First of all, I don't think that you really need to do the pushad and pushfd You are only using one register really, because ebx wouldn't even be needed, and eax is not considered by the compiler to be preserved anyway.

    XOR EAX, EAX //zero EAX, used below as AL (optionOne)
    MOV AL, optionOne //optionOne set
    TEST EAX, EAX //Tests if optionOne equals == 0, then je will be equal.
    je gotoOptionOne //Jumps if optionOne equals 0.

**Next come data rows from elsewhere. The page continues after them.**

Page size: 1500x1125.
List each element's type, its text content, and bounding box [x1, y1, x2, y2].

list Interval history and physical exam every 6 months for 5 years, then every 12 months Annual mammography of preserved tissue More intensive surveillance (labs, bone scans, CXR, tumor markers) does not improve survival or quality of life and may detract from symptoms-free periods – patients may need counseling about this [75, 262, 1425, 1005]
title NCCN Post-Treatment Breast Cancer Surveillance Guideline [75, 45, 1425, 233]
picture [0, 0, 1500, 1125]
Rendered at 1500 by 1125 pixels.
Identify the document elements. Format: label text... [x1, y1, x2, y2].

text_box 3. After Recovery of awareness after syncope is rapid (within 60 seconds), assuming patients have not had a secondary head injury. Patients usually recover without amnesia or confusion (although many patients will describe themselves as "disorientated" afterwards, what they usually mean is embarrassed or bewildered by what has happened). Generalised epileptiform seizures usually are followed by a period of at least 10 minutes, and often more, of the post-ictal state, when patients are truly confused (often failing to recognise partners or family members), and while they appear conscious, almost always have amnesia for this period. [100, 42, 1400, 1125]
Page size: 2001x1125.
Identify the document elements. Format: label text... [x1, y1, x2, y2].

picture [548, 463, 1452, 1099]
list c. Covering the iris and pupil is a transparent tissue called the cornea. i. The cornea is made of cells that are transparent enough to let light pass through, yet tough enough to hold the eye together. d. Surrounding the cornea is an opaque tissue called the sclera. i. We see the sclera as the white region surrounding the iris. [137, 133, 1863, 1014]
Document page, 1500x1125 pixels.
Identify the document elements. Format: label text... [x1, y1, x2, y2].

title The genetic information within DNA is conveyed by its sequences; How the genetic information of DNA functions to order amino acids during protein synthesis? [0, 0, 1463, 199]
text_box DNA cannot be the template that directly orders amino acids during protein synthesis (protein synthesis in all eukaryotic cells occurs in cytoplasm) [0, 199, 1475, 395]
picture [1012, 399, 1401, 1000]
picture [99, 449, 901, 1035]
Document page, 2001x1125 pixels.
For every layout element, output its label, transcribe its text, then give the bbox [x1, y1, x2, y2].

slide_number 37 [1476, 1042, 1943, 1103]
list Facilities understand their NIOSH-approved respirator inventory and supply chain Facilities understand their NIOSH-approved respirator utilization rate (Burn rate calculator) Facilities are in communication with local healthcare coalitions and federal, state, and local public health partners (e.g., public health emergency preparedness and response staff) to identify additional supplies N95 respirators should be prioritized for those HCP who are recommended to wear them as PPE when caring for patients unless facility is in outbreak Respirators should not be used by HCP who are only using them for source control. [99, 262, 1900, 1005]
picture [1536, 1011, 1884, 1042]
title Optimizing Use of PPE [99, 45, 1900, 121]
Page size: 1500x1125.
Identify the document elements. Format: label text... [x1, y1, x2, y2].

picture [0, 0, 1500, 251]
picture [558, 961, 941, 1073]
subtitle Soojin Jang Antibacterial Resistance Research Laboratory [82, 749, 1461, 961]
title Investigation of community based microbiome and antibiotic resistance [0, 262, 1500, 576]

    MOV AL, optionTwo //optionTwo set
    TEST EAX, EAX //Tests if optionTwo equals == 0, then je will be equal.
    je gotoOptionTwo  //Jumps if optionTwo equals 0.

Your assumption

 MOV EBX, EDX 
 MOV EAX, EDX //Theory: in order to move EDX a second time into ECX, I must not move EDX directly into ECX.
 MOV ECX, EAX

is simply wrong. You can move the same register as often as you like, there is no limitation. The only thing that MIGHT be of consideration is when you are looking for maximum performance because of the instruction scheduling, but this is an entirely different issue and doesn't apply here anyway.

So simply doing

 MOV EBX, EDX 
 MOV ECX, EDX 

would be fine.

You are using ESI but it is nowhere initialized. Maybe this is correct, as I don't really understand what your code is supposed to do.

The you are using the variable test here

MOV test.myEDX, EAX
MOV EAX, test.mySetEDX

but this variable isn't even declared, so where should the compiler know it's address from? And for using it as an offset then you would have to use a register as the base address.